It’s May again, and that can only mean one thing – I’m doing A Book A Day in May again! I don’t know if Madame Bibi is planning to do a novella a day in May again, as I am merely following her lead with this challenge.
To refresh memories – my aim is to finish a book every day in May. I say ‘book’ rather than ‘novella’ because it’ll almost certainly include some non-fiction, and it’s ‘finish’ rather than ‘read a full book’ because I have a whole pile of half-read books that will come into play. Besides those, I haven’t made any specific reading plans. Part of the fun is choosing the book each morning, spontaneously, matching the mood of the day. (And the number of pages I think I’ll have time to read.)
And I started with Antwerp by the Chilean author Roberto Bolaño – written in 1980, finally published in 2002, and translated into English by Natasha Wimmer in 2010. I think my copy was actually a review copy in 2010, thinking about it. The cover boldly quotes Bolaño saying, “The only novel that doesn’t embarrass me is Antwerp“, which is bold for a publisher who was also issuing a bunch of his other stuff. And also because it’s not really a novel?
Antwerp is a series of 56 short vignettes. I’m quite drawn to this sort of fragmented way of crafting a book, as some of my favourite reads of last year demonstrate – though In The Dream House and The Self-Portrait of a Literary Biographer are both non-fiction. Antwerp is fiction, whatever else it might be, and these vignettes do paint some sort of collective picture – albeit one with such porous edges that the only really safe thing you can say about it, formally, is that it is made of words.
Actually, before we get onto the main part, there is a quick preface by the author – which starts like this:
I wrote this book for myself, and even that I can’t be sure of. For a long time these were just loose pages that I reread and maybe tinkered with, convinced I had no time. But time for what? I couldn’t say exactly. I wrote this book for the ghosts, who, because they’re outside of time, are the only ones with time. After the last rereading (just now), I realize that time isn’t the only thing that matters, time isn’t the only source of terror. Pleasure can be terrifying too, and so can courage.
I think that can help us know what we’re dealing with. It’s the sort of experimentalist think-speak that I had a lot more time for when I was 19 than I do now. So I entered the novel (?) proper fearing I might not know what was going on, and so it proved to be. The 55 vignettes take up less than 80 pages in my edition, and many of those pages are only half-filled. Certain characters recur, such as a nameless woman, a pornstar (?), various police officers, and Roberto Bolaño himself, or at least an author of the same name. There are clear themes: police investigation, violence, circuses, rather grubby sex. Maybe there’s even the detective of an actual crime, though I rather failed to pick up the pieces.

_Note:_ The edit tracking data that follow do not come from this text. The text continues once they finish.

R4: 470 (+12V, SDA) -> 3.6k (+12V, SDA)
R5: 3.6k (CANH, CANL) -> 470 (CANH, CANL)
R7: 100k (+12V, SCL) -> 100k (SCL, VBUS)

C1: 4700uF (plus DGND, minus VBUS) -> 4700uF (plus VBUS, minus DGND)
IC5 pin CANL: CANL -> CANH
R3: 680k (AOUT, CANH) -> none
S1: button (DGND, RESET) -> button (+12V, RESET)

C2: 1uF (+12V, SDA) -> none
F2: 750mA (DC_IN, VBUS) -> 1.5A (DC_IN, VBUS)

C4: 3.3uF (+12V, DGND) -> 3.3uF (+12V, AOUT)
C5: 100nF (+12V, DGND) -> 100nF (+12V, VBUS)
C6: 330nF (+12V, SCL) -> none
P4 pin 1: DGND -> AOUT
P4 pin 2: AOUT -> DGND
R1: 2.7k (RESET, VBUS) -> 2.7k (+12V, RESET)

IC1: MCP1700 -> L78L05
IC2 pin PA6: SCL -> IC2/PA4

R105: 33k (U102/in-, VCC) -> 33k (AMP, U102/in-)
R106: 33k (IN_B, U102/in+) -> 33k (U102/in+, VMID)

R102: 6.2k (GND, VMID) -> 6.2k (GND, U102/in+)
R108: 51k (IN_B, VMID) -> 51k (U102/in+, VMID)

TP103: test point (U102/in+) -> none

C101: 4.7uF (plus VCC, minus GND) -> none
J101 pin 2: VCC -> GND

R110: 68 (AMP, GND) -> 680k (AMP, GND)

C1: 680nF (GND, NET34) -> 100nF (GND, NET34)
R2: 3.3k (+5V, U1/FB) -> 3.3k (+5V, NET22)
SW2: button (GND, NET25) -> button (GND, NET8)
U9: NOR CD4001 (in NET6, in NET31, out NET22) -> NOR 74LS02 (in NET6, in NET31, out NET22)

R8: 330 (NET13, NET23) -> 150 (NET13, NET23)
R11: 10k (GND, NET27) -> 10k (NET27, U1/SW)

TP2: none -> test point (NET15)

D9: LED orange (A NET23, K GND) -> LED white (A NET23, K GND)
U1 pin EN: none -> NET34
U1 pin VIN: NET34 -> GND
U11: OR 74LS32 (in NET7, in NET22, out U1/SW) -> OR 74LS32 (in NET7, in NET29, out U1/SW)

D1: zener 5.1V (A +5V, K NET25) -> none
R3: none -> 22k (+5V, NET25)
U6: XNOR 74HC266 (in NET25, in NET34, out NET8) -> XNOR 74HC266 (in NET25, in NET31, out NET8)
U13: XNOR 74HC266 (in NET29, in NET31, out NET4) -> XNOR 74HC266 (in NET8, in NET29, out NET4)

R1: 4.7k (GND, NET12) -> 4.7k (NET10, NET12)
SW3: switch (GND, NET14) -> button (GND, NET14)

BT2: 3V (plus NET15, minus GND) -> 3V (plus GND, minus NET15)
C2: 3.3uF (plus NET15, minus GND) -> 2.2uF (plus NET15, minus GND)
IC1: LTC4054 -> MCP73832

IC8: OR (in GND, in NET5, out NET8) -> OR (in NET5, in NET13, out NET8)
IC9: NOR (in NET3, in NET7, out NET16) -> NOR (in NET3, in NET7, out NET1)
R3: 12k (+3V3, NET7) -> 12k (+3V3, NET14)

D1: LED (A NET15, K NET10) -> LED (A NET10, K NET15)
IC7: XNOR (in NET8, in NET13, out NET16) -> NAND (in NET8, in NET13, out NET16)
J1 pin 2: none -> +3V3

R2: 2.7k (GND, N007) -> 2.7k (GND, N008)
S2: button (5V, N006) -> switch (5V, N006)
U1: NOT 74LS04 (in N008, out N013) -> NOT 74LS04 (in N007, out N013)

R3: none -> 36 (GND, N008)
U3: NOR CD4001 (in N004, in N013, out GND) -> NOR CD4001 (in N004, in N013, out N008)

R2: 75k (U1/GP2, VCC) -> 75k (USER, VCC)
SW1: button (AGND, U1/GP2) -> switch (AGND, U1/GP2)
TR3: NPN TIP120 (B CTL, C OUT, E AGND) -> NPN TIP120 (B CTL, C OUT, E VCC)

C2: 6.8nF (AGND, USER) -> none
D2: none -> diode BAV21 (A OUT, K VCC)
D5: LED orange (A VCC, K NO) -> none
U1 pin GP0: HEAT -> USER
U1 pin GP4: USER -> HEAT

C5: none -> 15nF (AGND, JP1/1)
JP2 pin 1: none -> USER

I started treating each vignette as a tiny short story, without trying too hard to connect it with what went before and after. And considering they’re things like this, you can perhaps see why:
10. THERE WAS NOTHING
There are no police stations, no hospitals, nothing. At least there’s nothing money can buy. “We act on instantaneous impulses” … “This is the kind of thing that destroys the unconscious, and then we’ll be left hanging” … “Remember that joke about the bullfighter who steps out into the ring and then there’s no bull, no ring, nothing?” … The policeman drank anarchic breezes. Someone started to clap.
But there were some parts that I loved and went back and re-read, like a poem. I noted down this opening to a vignette:
Silence hovers in the yards, leaving no pages with writing on them, that thing we’ll later call the work. Silence reads letters sitting on a balcony. Birds like a a rasp in the throat, like women with deep voices. I no longer ask for all the loneliness of love or the tranquility of love or for the mirrors. Silence glimmers in the empty hallways, on the radios no one listens to anymore. Silence is love just as your raspy voice is a bird. And no work could justify the slowness of movements and obstacles.
I keep using the word ‘vignette’, though I have no idea if Bolaño would like it. I got to the end having really appreciated some of the writing, and not at all knowing what the point of Antwerp was. (The city is mentioned, finally, in the 49th of the 55 vignettes – with an anecdote about a man in Antwerp being killed when his car was run over by a truck full of pigs.)
It’s probably the sort of book that would reward a year’s careful studying. Each line could be debated and played with and appreciated. Certainly Bolaño has his admirers. I don’t think I’m likely to become one of them.